Cambodia Tribunal Opens First Genocidal Case

A UN-backed Cambodian tribunal has begun hearing the first genocide case against the country's 1970s Khmer Rouge regime.

Khieu Samphan, the regime's head of state, and Nuon Chea, right-hand man to the goup's late leader, Pol Pot, have already received life sentences in August after being found guilty of charges including crimes against humanity.

They are now facing separate charges of genocide related mostly to the group's forced movement of millions of people to the countryside when it took power in 1975.

The radical policies are blamed for the deaths of an estimated 1.7 million Cambodians from starvation, exhaustion, disease and execution. Both men have appealed their convictions.

The trial, which started in July, reopened on Friday with an opening statement by the prosecutors, and an opportunity for the accused to respond.

Deputy co-prosecutor William Smith said the hearings "will ensure a more comprehensive accounting" of the crimes of which the ex-leaders are accused, so that "Cambodia's past is not buried but built and learnt from".

Prosecutors are expected to call upon their first witness on Monday.

The complex case against the pair was split into a series of smaller trials in 2011 to get a faster verdict given the vast number of accusations and the advanced age of the accused.

Mass killings

The mass killings of an estimated 100,000 to 500,000 ethnic Cham Muslims and 20,000 Vietnamese form the basis of the genocide charges against Khieu and Nuon.

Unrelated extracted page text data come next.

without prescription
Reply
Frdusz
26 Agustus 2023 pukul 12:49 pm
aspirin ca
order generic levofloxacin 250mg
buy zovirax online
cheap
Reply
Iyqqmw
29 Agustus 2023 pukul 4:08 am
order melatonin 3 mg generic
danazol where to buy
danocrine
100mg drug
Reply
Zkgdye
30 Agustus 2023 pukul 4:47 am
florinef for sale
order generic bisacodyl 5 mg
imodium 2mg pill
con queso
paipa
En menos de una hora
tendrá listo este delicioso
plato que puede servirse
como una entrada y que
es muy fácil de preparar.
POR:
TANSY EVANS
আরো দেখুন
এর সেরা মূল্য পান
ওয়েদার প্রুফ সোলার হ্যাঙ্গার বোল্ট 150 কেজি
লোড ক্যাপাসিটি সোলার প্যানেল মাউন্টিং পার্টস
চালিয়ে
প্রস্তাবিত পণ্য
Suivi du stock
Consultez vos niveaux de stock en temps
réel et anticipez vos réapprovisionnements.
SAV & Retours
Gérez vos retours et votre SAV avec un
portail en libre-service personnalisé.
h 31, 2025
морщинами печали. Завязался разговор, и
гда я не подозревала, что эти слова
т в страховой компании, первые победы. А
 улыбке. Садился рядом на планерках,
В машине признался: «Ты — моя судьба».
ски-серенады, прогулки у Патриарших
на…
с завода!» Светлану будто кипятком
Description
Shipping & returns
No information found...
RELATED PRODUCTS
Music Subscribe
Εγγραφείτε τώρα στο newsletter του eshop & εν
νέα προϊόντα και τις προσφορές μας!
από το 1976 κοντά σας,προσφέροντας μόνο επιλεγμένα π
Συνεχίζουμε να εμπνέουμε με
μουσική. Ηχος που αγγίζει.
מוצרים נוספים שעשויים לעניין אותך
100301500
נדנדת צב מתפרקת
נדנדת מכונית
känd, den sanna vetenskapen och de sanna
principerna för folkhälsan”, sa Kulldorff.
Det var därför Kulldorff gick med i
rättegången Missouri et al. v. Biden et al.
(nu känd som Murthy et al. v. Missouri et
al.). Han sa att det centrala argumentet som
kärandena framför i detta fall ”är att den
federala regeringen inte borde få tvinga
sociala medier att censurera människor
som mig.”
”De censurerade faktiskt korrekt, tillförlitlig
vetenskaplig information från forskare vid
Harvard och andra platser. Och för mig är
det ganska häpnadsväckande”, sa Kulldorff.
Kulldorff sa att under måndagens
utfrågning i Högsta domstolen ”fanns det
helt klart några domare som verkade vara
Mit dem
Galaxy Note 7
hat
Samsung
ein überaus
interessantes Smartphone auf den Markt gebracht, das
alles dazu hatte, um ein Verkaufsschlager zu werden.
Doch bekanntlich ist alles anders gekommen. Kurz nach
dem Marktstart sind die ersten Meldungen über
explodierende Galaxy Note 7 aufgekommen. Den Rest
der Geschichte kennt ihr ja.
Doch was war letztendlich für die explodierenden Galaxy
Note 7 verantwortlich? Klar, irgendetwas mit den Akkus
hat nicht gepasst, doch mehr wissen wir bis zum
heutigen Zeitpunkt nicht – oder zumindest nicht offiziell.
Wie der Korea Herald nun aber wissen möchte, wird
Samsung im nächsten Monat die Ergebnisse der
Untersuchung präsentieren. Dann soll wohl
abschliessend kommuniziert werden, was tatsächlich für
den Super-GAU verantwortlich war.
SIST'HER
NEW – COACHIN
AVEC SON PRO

Before these charges were filed, the treatment of the minority Muslim group and Vietnamese community was rarely discussed.

"The ways in which the Khmer Rouge mistreated us is too heinous to describe in words. Their goal was to exterminate our race," said Seth Maly, a 64-year-old Cham labour camp survivor who lost 100 of her relatives, mostly through execution, during the regime - including her two daughters, parents and five siblings.

Nuon and Khieu also face charges of crimes against humanity and war crimes in the second trial - for the deaths of up to two million people through starvation, overwork or execution during the communist regime.

Most of these deaths do not fall under the charge of genocide, which is defined by the United Nations as "acts committed with intent to destroy, in whole or in part, a national, ethnic, racial or religious group".

"Without a second trial, there would be an enormous gap in the legal record about crimes that defined the experience of - and still traumatise - regime survivors," said Anne Heindel, a legal adviser to the Documentation Center of Cambodia, which researches the country's bloody history.

Led by "Brother Number One" Pol Pot, who died in 1998, the Khmer Rouge dismantled Cambodian society in a bid to create an agrarian utopia.

The hearings will also provide the first forum for justice for tens of thousands of husbands and wives forced to marry, often in mass ceremonies, as part of a Khmer Rouge plan to boost the population.

A court spokesman has estimated the trial may go on until 2016, with hearings covering crimes committed at Khmer Rouge labour camps and prisons including the notorious Tuol Sleng, also known as S-21.